A la veille de législatives historiques en Birmanie, qui pourraient permettre à l'opposante Aung San Suu Kyi de parvenir au pouvoir, les inquiétudes se sont multipliées samedi, le vote anticipé des militaires restant notamment inaccessible aux observateurs.
"Le processus aurait été plus transparent si nous avions été autorisés à envoyer des observateurs" dans les casernes où se déroule le vote anticipé, a déclaré à l'AFP Alexander Graf Lambsdorff, le chef de la mission des observateurs européens.
Les soldats de la puissante armée birmane, qui sont estimés entre 400.000 et 500.000, sont en effet une composante non négligeable d'un corps électoral de plus de 30 millions d'électeurs.
Le 20 octobre, le chef de la mission d'observateurs européens s'était félicité de s'être vu promettre par le puissant chef de l'armée, le général Min Aung Hlaing, l'accès au vote dans les casernes, y voyant alors un signe de bonne volonté des héritiers de la junte autodissoute en 2011.
Mais aucun engagement écrit n'a ensuite suivi, une déception pour les observateurs, alors que l'accès aux casernes était un de leurs principaux motifs d'inquiétude.
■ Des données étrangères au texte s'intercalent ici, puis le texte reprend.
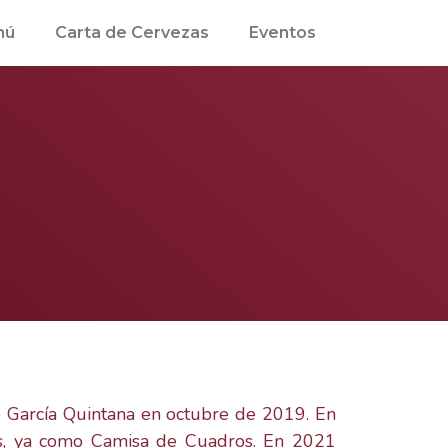
mú
Carta de Cervezas
Eventos
 García Quintana en octubre de 2019. En
s, ya como Camisa de Cuadros. En 2021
Et le large recours au vote anticipé pour les personnes ne pouvant se déplacer dimanche fait craindre à la Ligue nationale pour la démocratie (LND) d'Aung San Suu Kyi qu'il soit utilisé pour des fraudes.
La Commission électorale a ouvert samedi aux médias les portes de l'école de Rangoun où Aung San Suu Kyi doit glisser son bulletin dimanche matin, après l'ouverture des bureaux de vote prévue à 06H00 locales (23H30 GMT samedi).
Pots d'encre, urnes, cordon de sécurité pour tenir la presse à distance Tout était en place.
Mais ces derniers jours, les inquiétudes se multiplient quant au degré réel de préparation logistique.
La réaction du pouvoir, tenu par d'anciens généraux convertis aux réformes depuis 2011, face à la possible victoire du parti de l'opposante Aung San Suu Kyi, qui a passé 15 ans en résidence surveillée jusqu'en 2010, est aussi une grande inconnue.
La police est en "alerte rouge", et ce jusqu'à mardi inclus, avec les écoles fermées lundi et mardi.
Le président Thein Sein, ex-général et dernier Premier ministre de la junte, met en garde contre la tentation d'imiter les révolutions populaires du "printemps arabe".
Il a affirmé dans une allocution télévisée vendredi soir que "le gouvernement et l'armée respecteront le résultat du vote".
Mais Phil Robertson, représentant de l'ONG Human Rights Watch dépêché à Rangoun pour les élections, se dit inquiet que le président Thein Sein puisse ne pas être suivi par les tenants d'une ligne plus dure parmi les héritiers de la junte qui a régné durant près de 50 ans sur le pays.
"Le président dit qu'il acceptera les résultats, c'est bien Mais ça ne veut pas dire que les gens derrière lui, y compris l'armée birmane -qui est le vrai détenteur du pouvoir en coulisses ici- le suivront", explique-t-il à l'AFP.
- Astrologues -
En l'absence de tout sondage, certains tentaient samedi de lire dans les astres les pronostics de ce scrutin historique.
Depuis plusieurs semaines, les Birmans partagent sur les réseaux sociaux des photos d'offrandes de nourriture placées devant le portrait d'Aung San Suu Kyi, une pratique courante dans les temples bouddhistes.
Dans ce pays très superstitieux, les astrologues ont souvent été amenés à jouer les conseillers politiques, notamment à l'époque de la junte autodissoute en 2011.
De la date de la déclaration de l'indépendance de l'ex-colonie britannique en 1948 à la décision soudaine des généraux de déplacer la capitale de Rangoun à Naypyidaw au début des années 2000, la numérologie et l'astrologie ont eu un rôle non négligeable.
Même la date des élections, fixées un 8 novembre, a suscité de larges spéculations au sein de la population, se demandant si la date était de bonne augure.